The size of the Treasury rescue is massive, but officials couldn't give many details about how it will work.
For example, there was no explanation of how to value the banks' bad assets, nor how to get aid to homeowners to prevent more mortgage foreclosures. Geithner, who's been on the job for only two weeks, warned that the solutions to the credit crisis will take time. But the lack of details created the impression of another hastily conceived plan to put taxpayer dollars at irretrievable risk for questionable gain.
Taxpayers have seen the prequel, and it wasn't pretty. In the last few months of the Bush administration, then-Treasury Secretary Henry Paulson beseeched Congress for $700 billion to bail out banks. Congress agreed, and Paulson quickly dispersed half of the fund.
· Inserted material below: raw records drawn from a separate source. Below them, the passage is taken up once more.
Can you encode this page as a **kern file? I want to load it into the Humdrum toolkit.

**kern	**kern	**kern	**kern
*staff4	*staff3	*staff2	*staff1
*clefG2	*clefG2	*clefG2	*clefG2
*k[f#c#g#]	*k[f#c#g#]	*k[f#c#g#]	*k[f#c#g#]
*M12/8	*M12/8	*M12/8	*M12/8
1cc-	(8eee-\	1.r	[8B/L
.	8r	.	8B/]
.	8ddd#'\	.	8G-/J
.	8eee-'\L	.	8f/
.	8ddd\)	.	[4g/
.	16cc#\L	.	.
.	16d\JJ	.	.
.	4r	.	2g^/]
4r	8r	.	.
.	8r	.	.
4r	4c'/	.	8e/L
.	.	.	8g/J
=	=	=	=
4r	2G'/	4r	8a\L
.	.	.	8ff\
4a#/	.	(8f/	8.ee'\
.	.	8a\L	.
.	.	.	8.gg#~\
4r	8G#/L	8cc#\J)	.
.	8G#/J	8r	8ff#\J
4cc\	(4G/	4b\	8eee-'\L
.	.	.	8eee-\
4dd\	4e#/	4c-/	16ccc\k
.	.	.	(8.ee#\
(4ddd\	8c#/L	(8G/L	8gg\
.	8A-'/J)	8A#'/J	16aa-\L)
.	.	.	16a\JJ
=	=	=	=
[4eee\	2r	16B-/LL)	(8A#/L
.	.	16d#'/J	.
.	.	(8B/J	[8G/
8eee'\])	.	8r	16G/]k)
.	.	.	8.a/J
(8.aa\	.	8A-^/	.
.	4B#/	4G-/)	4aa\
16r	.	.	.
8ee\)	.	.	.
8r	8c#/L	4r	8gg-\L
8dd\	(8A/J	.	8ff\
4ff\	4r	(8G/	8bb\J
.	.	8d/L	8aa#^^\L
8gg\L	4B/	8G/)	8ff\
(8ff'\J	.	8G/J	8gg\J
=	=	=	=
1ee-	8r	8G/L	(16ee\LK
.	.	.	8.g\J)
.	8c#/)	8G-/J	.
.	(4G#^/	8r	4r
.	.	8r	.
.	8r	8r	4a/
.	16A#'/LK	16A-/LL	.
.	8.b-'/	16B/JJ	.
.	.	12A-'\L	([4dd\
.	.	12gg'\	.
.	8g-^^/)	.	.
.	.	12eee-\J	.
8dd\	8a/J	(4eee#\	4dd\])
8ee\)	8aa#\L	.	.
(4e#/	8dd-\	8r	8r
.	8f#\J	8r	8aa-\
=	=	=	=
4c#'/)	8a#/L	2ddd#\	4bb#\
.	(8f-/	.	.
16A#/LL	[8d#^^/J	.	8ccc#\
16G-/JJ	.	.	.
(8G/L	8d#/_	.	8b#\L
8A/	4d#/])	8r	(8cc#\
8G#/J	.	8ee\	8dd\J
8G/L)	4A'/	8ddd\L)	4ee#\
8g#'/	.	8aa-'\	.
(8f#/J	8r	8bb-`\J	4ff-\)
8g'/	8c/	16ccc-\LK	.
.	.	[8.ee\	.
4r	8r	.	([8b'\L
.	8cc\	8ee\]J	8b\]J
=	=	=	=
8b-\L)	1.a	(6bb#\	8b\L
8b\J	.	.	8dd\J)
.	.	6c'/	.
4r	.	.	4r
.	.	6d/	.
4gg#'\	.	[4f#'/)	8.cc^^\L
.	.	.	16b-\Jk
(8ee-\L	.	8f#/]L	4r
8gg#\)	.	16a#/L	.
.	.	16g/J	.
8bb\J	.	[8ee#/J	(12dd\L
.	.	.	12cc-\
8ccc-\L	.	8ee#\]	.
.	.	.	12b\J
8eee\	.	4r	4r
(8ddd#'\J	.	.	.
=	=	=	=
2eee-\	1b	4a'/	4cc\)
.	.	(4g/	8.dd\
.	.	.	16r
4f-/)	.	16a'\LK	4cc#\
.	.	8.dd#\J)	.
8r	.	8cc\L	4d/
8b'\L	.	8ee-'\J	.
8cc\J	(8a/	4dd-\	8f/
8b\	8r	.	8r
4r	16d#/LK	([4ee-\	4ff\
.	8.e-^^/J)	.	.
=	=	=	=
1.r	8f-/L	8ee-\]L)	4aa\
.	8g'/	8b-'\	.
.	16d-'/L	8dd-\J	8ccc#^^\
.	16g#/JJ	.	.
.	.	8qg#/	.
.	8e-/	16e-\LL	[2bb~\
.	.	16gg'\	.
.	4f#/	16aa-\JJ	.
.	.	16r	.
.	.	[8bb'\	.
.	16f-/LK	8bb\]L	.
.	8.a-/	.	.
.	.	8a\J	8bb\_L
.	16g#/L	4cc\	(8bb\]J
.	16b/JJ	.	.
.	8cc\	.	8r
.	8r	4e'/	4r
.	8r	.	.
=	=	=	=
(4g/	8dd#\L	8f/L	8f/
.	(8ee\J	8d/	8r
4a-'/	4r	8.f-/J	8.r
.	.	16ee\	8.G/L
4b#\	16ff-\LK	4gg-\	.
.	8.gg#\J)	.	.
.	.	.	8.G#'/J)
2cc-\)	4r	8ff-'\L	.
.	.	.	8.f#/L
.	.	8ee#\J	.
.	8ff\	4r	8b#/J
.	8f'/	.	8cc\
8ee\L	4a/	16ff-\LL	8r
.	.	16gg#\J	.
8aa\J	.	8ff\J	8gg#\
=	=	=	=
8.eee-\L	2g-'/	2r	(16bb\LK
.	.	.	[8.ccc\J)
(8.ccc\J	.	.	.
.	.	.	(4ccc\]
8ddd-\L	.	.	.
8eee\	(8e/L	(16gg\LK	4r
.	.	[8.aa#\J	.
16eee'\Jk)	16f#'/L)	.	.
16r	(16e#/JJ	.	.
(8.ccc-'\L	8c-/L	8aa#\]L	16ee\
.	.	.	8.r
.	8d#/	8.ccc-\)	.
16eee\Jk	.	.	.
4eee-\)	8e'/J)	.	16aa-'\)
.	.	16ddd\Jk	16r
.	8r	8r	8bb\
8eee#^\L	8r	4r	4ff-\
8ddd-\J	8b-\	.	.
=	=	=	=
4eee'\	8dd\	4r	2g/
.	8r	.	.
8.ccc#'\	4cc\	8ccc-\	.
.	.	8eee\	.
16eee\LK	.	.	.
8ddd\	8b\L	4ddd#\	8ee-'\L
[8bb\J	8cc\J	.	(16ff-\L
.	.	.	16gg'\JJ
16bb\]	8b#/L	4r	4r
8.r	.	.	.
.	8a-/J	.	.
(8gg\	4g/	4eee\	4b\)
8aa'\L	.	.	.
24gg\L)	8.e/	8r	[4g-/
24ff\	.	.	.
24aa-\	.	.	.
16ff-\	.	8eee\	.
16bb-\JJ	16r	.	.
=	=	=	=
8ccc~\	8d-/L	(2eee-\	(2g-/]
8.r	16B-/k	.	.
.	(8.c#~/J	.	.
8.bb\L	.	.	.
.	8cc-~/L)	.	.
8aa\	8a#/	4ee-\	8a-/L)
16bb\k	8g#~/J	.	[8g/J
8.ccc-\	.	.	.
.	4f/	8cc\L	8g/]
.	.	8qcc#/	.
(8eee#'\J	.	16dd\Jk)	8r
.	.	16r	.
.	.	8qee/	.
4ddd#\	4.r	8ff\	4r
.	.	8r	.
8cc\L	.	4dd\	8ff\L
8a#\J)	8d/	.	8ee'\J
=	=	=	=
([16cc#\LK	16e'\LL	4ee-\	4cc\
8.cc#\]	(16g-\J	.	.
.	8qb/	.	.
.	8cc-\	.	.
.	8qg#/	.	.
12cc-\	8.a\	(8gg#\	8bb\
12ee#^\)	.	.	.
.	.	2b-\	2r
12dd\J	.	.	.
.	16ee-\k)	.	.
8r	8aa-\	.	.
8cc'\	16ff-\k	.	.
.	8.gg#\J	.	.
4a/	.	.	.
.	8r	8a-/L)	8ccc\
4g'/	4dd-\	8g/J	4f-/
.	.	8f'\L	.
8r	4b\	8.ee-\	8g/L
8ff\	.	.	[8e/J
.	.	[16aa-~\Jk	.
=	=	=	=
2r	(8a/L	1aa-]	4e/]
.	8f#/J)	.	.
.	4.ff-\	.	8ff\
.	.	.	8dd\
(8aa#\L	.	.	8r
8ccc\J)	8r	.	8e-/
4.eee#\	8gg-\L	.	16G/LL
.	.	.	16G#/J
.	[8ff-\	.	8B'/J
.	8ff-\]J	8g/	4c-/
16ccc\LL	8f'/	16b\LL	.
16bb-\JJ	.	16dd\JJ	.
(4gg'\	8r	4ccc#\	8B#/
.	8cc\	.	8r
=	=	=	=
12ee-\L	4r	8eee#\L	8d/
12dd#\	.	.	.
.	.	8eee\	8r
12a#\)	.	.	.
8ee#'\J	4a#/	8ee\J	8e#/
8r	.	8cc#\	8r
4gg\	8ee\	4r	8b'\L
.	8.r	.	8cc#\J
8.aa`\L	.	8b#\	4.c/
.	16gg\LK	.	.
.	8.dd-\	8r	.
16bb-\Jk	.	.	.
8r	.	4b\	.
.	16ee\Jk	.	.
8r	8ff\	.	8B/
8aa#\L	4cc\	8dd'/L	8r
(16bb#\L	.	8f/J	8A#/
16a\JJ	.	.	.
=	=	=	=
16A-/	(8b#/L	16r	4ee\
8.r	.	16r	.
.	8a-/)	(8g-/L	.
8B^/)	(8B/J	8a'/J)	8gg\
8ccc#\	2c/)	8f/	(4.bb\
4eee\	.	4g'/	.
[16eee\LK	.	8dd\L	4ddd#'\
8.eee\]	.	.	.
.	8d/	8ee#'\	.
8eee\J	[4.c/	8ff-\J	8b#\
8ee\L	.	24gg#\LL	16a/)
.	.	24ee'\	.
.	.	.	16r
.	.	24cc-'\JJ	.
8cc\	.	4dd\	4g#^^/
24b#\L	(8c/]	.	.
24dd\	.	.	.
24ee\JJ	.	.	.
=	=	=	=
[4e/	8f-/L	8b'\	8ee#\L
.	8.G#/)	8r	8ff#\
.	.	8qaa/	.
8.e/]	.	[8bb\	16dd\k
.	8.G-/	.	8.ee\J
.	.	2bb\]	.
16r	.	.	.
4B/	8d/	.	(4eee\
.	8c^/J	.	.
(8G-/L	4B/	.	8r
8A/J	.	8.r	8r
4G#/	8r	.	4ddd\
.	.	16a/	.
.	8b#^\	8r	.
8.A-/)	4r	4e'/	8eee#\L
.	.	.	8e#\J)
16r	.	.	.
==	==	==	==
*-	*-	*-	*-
His action probably prevented a total meltdown in the financial industry, but it did little to ease lending or blunt the broader recession. Worse, the government cannot account for much of the $350 billion.
Many of the banks that took the first half of the bailout money don't feel obligated to say what they did with it. Wells Fargo, for example, may or may not have used some of its initial $25 billion to buy Wachovia. The government encouraged such behavior by handing out the money with few strings attached.
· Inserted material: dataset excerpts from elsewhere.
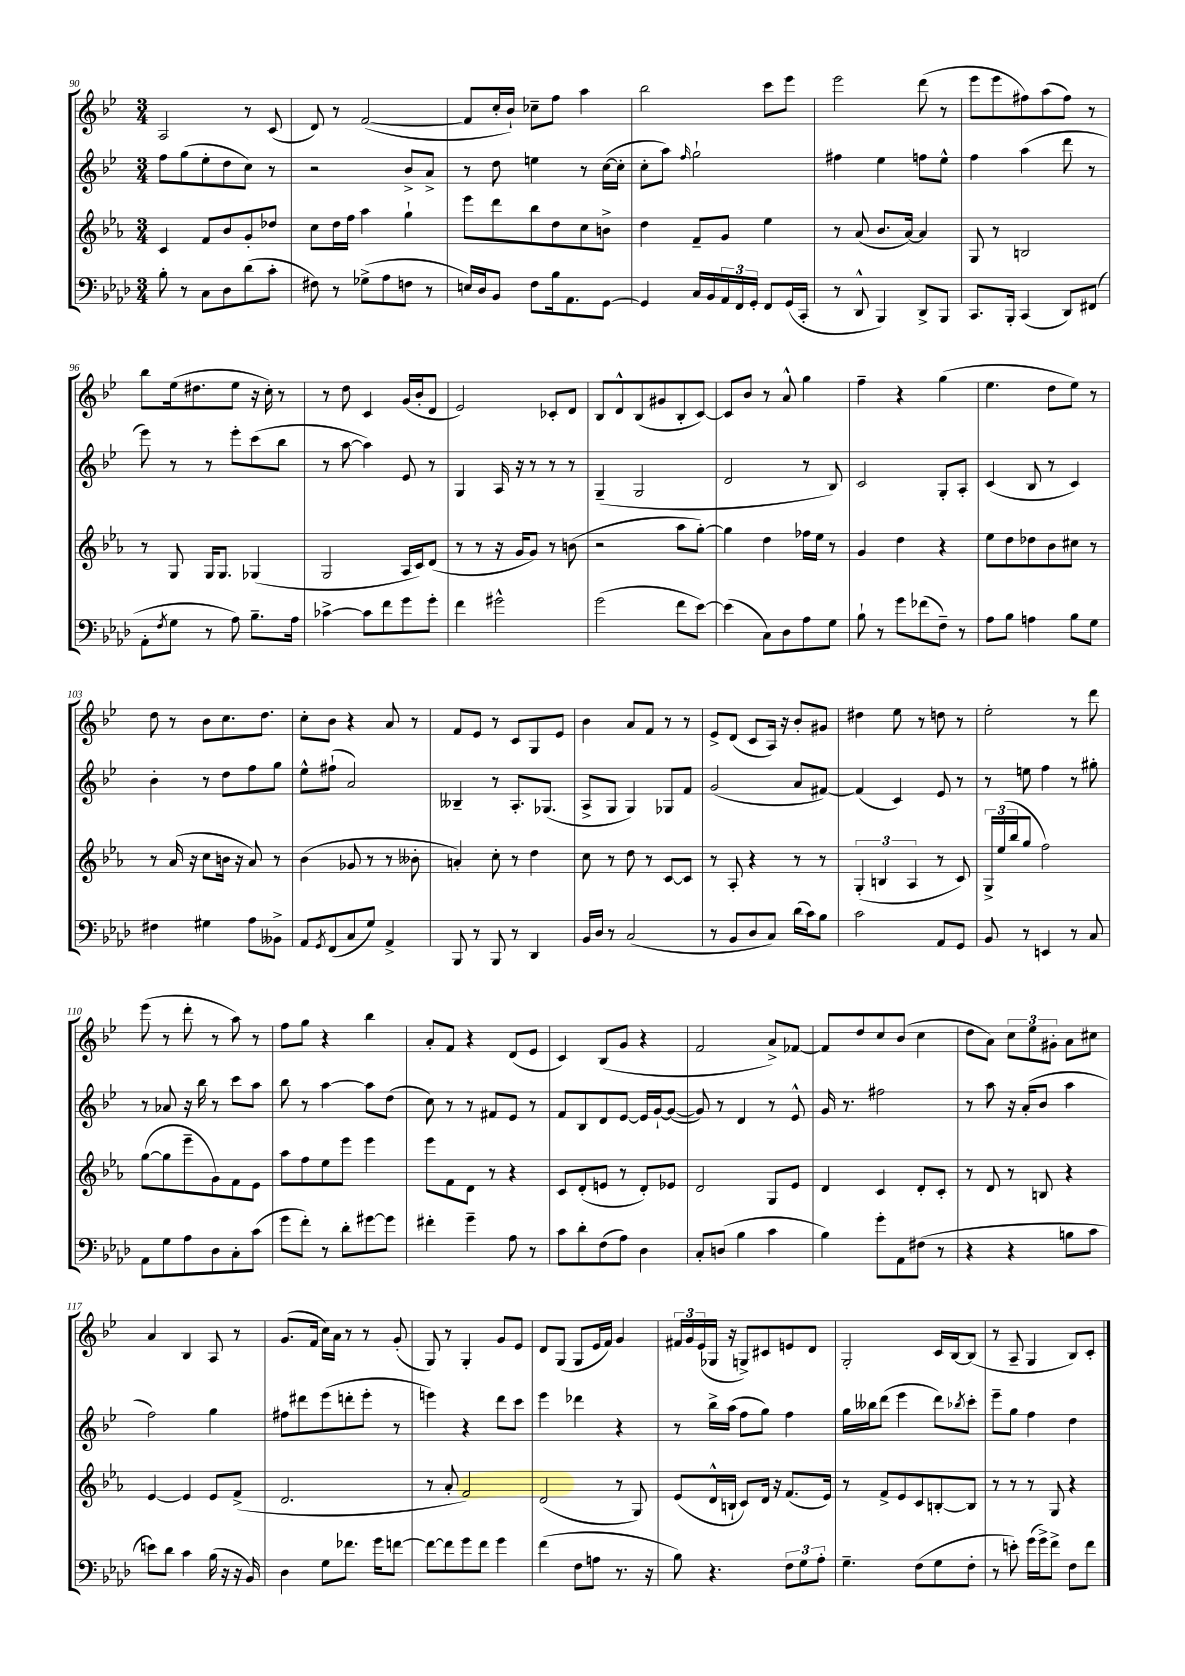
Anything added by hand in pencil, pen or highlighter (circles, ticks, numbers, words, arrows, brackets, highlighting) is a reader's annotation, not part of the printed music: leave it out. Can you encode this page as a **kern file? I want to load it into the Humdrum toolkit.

**kern	**kern	**kern	**kern
*part4	*part3	*part2	*part1
*staff4	*staff3	*staff2	*staff1
*clefF4	*clefG2	*clefG2	*clefG2
*k[b-e-a-d-]	*k[b-e-a-]	*k[b-e-]	*k[b-e-]
*M3/4	*M3/4	*M3/4	*M3/4
=90	=90	=90	=90
8B-'\	4c/	8ff\L	2A/
8r	.	(8gg\	.
8C\L	8f/L	8ee-'\	.
8D-\	8b-/	8dd\	.
(8d-\	8g'/	8cc\J)	8r
8c'\J	8dd-X/J	8r	(8c/
=91	=91	=91	=91
8F#X\)	8cc\L	2r	8d/)
8r	16dd\L	.	8r
.	16ff\JJ	.	.
(8G-X^\L	4aa-\	.	([2f/
8A-\	.	.	.
8Fn\J	4gg`\	8b-^/L	.
8r	.	8a^/J	.
=92	=92	=92	=92
16En/LL)	8eee-\L	8r	8f/L]
16D-/J	.	.	.
8BB-/J	8ddd\	8dd\	16cc'/L
.	.	.	16b-`/JJ)
8F\L	8bb-\	4een\	8cc-X~\L
16B-\k	8dd\	.	8ff\J
8.AA-\	.	.	.
.	8cc\	8r	4aa\
[8GG\J	8bn^\J	([16cc\LL	.
.	.	16cc'\JJ]	.
=93	=93	=93	=93
4GG/]	4dd\	8cc'\L	2bb-\
.	.	8aa\J)	.
.	.	16qqff/	.
16C/LL	8f~/L	2gg`\	.
16BB-/	.	.	.
24AA-/	8g/J	.	.
24FF/	.	.	.
24GG'/JJ	.	.	.
8FF/L	4ee-\	.	8ccc\L
(16GG/L	.	.	8eee-\J
16CC'/JJ	.	.	.
=94	=94	=94	=94
8r	8r	4ff#X\	2eee-\
8DD-^^/	(8a-/	.	.
4BBB-/)	8.b-/L	4ee-\	.
.	[16a-/Jk)	.	.
8DD-^/L	4a-/]	8ffn\L	(8ddd\
8BBB-/J	.	8ee-^^\J	8r
=95	=95	=95	=95
8.CC/L	8G/	4ff\	8eee-\L
.	8r	.	8eee-\
16BBB-'/Jk	.	.	.
(4CC/	2Bn/	(4aa\	8ff#X\)
.	.	.	(8aa\
8DD-/L)	.	8ddd\	8ff#\J)
(8FF#X/J	.	8r	8r
!!LO:LB:g=z
=96	=96	=96	=96
8AA-'\L	8r	8eee-\)	8bb-\L
8qF/	.	.	.
8G\J	8G/	8r	(16ee-\k
.	.	.	8.dd#X\
8r	16G/KL	8r	.
.	8.G/J	.	.
8A-\)	.	8eee-'\L	8ee-\J
8.B-~\L	(4G-X/	(8ccc\	16r
.	.	.	16cc'\)
.	.	8bb-\J	8r
16A-\Jk	.	.	.
=97	=97	=97	=97
[4c-X^\	2G/	8r	8r
.	.	[8aa\	8dd\
8c-\L]	.	4aa\])	4c/
8f\	.	.	.
8g\	16A-/LL	8e-/	(16g/LL
.	16c/J)	.	16b-'/J
8g'\J	(8d/J	8r	8d/J
=98	=98	=98	=98
4f\	8r	4G/	2e-/)
.	8r	.	.
2g#X^^\	16r	16A/	.
.	16g/KL	16r	.
.	8g/J)	8r	.
.	8r	8r	8c-X'/L
.	(8bn\	8r	8d/J
=99	=99	=99	=99
(2g\	2r	(4G~/	8B-/L
.	.	.	8d^^/
.	.	2G/	(8B-/
.	.	.	8g#X/
8f\L	8aa-\L	.	8B-'/
[8e-\J)	[8gg'\J)	.	[8c/J)
=100	=100	=100	=100
(4e-\]	4gg\]	2d/	8c/L]
.	.	.	8b-/J
8C\L)	4dd\	.	8r
8D-\	.	.	8a^^/
8A-\	16ff-X\LL	8r	4gg\
.	16ee-\JJ	.	.
8G\J	8r	8B-/)	.
=101	=101	=101	=101
8B-`\	4g/	2c/	4ff~\
8r	.	.	.
8g\L	4dd\	.	4r
(8f-X\	.	.	.
8F~\J)	4r	8G'/L	(4gg\
8r	.	8A'/J	.
=102	=102	=102	=102
8A-\L	8ee-\L	(4c/	4.ee-\
8B-\J	8dd\	.	.
4An\	8dd-X\	8B-/	.
.	8b-\	8r	8dd\L
8B-\L	8cc#X\J	4c/)	8ee-\J)
8G\J	8r	.	8r
!!LO:LB:g=z
=103	=103	=103	=103
4F#X\	8r	4b-'\	8dd\
.	(16a-/	.	8r
.	16r	.	.
4G#X\	8cc\L	8r	8b-\L
.	16bn\Jk	8dd\L	8.cc\
.	16r	.	.
8A-\L	8a-/)	8ff\	.
.	.	.	8.dd\J
8BB--X^\J	8r	8gg\J	.
=104	=104	=104	=104
8AA-/L	(4b-\	8ee-^^\L	8cc'\L
8qGG/	.	.	.
(8FF/	.	(8ff#X`\J	8b-\J
8C/	8g-X/	2a/)	4r
8G/J)	8r	.	.
4AA-^/	8r	.	8a/
.	8b--X'\	.	8r
=105	=105	=105	=105
8BBB-/	4an'/)	4B--X~/	8f/L
8r	.	.	8e-/J
8BBB-/	8cc'\	8r	8r
8r	8r	8.A'/L	8c/L
4DD-/	4dd\	.	8G/
.	.	(8.G-X/J	.
.	.	.	8e-/J
=106	=106	=106	=106
16BB-/LL	8cc\	8A^/L	4b-\
16D-/JJ	.	.	.
8r	8r	8G/J	.
(2C/	8dd\	4G/)	8a/L
.	8r	.	8f/J
.	[8c/L	8G-X/L	8r
.	8c/J]	8f/J	8r
=107	=107	=107	=107
8r	8r	(2g/	8e-^/L
8BB-/L	8A-'/	.	(8d/J
8D-/	4r	.	8c/L
8C/J)	.	.	16A/Jk)
.	.	.	16r
(16d-\LL	8r	8a/L	8b-'/L
16c\J)	.	.	.
8B-\J	8r	[8f#X/J)	8g#X/J
=108	=108	=108	=108
2c\	(6G'/	(4f#/]	4dd#X\
.	6Bn/	.	.
.	.	4c/)	8ee-\
.	6A-/	.	.
.	.	.	8r
8AA-/L	8r	8e-/	8ddn\
8GG/J	8c/)	8r	8r
=109	=109	=109	=109
8BB-/	24G^/LL	8r	2ee-'\
.	(24ee-/	.	.
.	24bb-/J	.	.
8r	8gg/J	8een\	.
4EEn/	2ff\)	4ff\	.
8r	.	8r	8r
8C/	.	8gg#X'\	8ddd\
!!LO:LB:g=z
=110	=110	=110	=110
8AA-\L	([8gg\L	8r	(8eee-\
8G\	8gg\]	8a-X/	8r
8A-\	8eee-~\	16r	8ddd'\
.	.	16bb-\	.
8D-\	8g\)	8r	8r
8C'\	8f\	8ccc\L	8aa\)
(8c\J	8e-\J	8aa\J	8r
=111	=111	=111	=111
8g\L	8aa-\L	8bb-\	8ff\L
8f'\J)	8ff\	8r	8gg\J
8r	8ee-\	[4aa\	4r
8d-'\L	8eee-\J	.	.
[8g#X\	4eee-\	8aa\L]	4bb-\
8g#\J]	.	(8dd\J	.
=112	=112	=112	=112
4f#X'\	8eee-\L	8cc\)	8a'/L
.	8f\	8r	8f/J
4g~\	8d\J	8r	4r
.	8r	8f#X/L	.
8A-\	4r	8e-/J	(8d/L
8r	.	8r	8e-/J
=113	=113	=113	=113
8c\L	8c/L	8f/L	4c/)
8d-'\	(8d'/	8B-/	.
(8F\	8en/J	8d/	(8B-/L
8A-\J)	8r	[8e-/J	8g/J
4D-\	8d'/L)	16e-/LL]	4r
.	.	[16g`/J	.
.	8e-X/J	(8g/J_	.
=114	=114	=114	=114
8C'/L	2d/	8g/])	2f/
(8Dn/J	.	8r	.
4B-\	.	4d/	.
4c\	8G/L	8r	8a^/L)
.	8e-/J	8e-^^/	[8f-X/J
=115	=115	=115	=115
4B-\)	4d/	16g/	8f-/L]
.	.	8.r	.
.	.	.	8dd/
8g'\L	4c/	2ff#X\	8cc/
8AA-\	.	.	(8b-/J
(8F#X\J	8d'/L	.	4cc\
8r	8c'/J	.	.
=116	=116	=116	=116
4r	8r	8r	8dd\L
.	8d/	8aa\	8a\J)
4r	8r	16r	12cc\L
.	.	(16a'/KL	.
.	.	.	12ee-\
.	8Bn/	8b-/J	.
.	.	.	12g#X'\J
8Bn\L	4r	4aa\	8a\L
8c\J	.	.	8cc#X\J
!!LO:LB:g=z
=117	=117	=117	=117
8en\L)	[4e-/	2ff\)	4a/
8d-\J	.	.	.
4c\	4e-/]	.	4B-/
(16B-\	8e-/L	4gg\	8A/
16r	.	.	.
16r	(8f^/J	.	8r
16BB-/)	.	.	.
=118	=118	=118	=118
4D-\	2.d/	8ff#X\L	(8.g/L
.	.	8ddd#X\	.
.	.	.	16f/Jk
8G\L	.	(8eee-\	16cc\LL)
.	.	.	16a\JJ
8.f-X\J	.	8dddn'\	8r
.	.	8eee-'\J	8r
16g\KL	.	.	.
[8fn\J	.	8r	(8g'/
=119	=119	=119	=119
8f\L_	8r	4eeen\)	8G/)
8f\]	8a-'/	.	8r
8g\	2f/)	4r	4G'/
8f\J	.	.	.
4g\	.	8ddd\L	8g/L
.	.	8ccc\J	8e-/J
=120	=120	=120	=120
(4f\	(2d/	4eee-\	8d/L
.	.	.	(8G/J
8F\L	.	4ddd-X\	8G/L
8An\J	.	.	16e-/L
.	.	.	16f/JJ)
8.r	8r	4r	4g/
.	8G/)	.	.
16r	.	.	.
=121	=121	=121	=121
8B-\)	(8e-/L	8r	24f#X/LL
.	.	.	24g/
.	.	.	(24e-/
4.r	16d^^/L	16bb-^\LL	16G-X/JJ
.	16Bn`/JJ	(16aa\JJ	16r
.	8c/L)	8ff\L	8Gn^/L)
.	16d/Jk	8gg\J)	8c#X/
.	16r	.	.
12F\L	(8.f/L	4ff\	8en/
12G\	.	.	.
.	.	.	8d/J
12A-'\J	.	.	.
.	16e-/Jk)	.	.
=122	=122	=122	=122
4.G~\	8r	16gg\LL	2G'/
.	.	16bb--X\J	.
.	8f^/L	(8ddd\J	.
.	8e-/	4eee-\	.
(8F\L	8c/	.	.
8G\	[8Bn'/	8ddd\L)	16c/LL
.	.	.	[16B-/J
.	.	8qbb-X/	.
8F'\J	8B/J]	8ccc'\J	(8B-/J]
=123	=123	=123	=123
8r	8r	8eee-~\L	8r
8en'\)	8r	8gg\J	8A~/
(16g\LL	8r	4ff\	4G/
16g^\J)	.	.	.
8f^\J	8G/	.	.
8F\L	4r	4dd\	8B-/L)
8f\J	.	.	8c'/J
==	==	==	==
*-	*-	*-	*-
Geithner and President Obama vow this time will be different. They say they will insist on transparency, which should've been a basic requirement in the first go-round. They also want tougher conditions on banks receiving aid, including requiring institutions to document how the money spurred new lending. Those rules, and salary caps for CEOs, could help stamp out the largesse of some banks as they paid for corporate retreats and jets.
The package also includes $50 billion to stem mortgage foreclosures. Treasury will work with the Federal Reserve to reduce monthly mortgage payments and set up guidelines for banks to modify loans, action that is sorely needed. But Geithner wasn't ready to provide details on that plan, either, saying he will do so in a few weeks.
In an economy suffering from a widespread lack of confidence, the administration's rollout yesterday only contributed to that mood.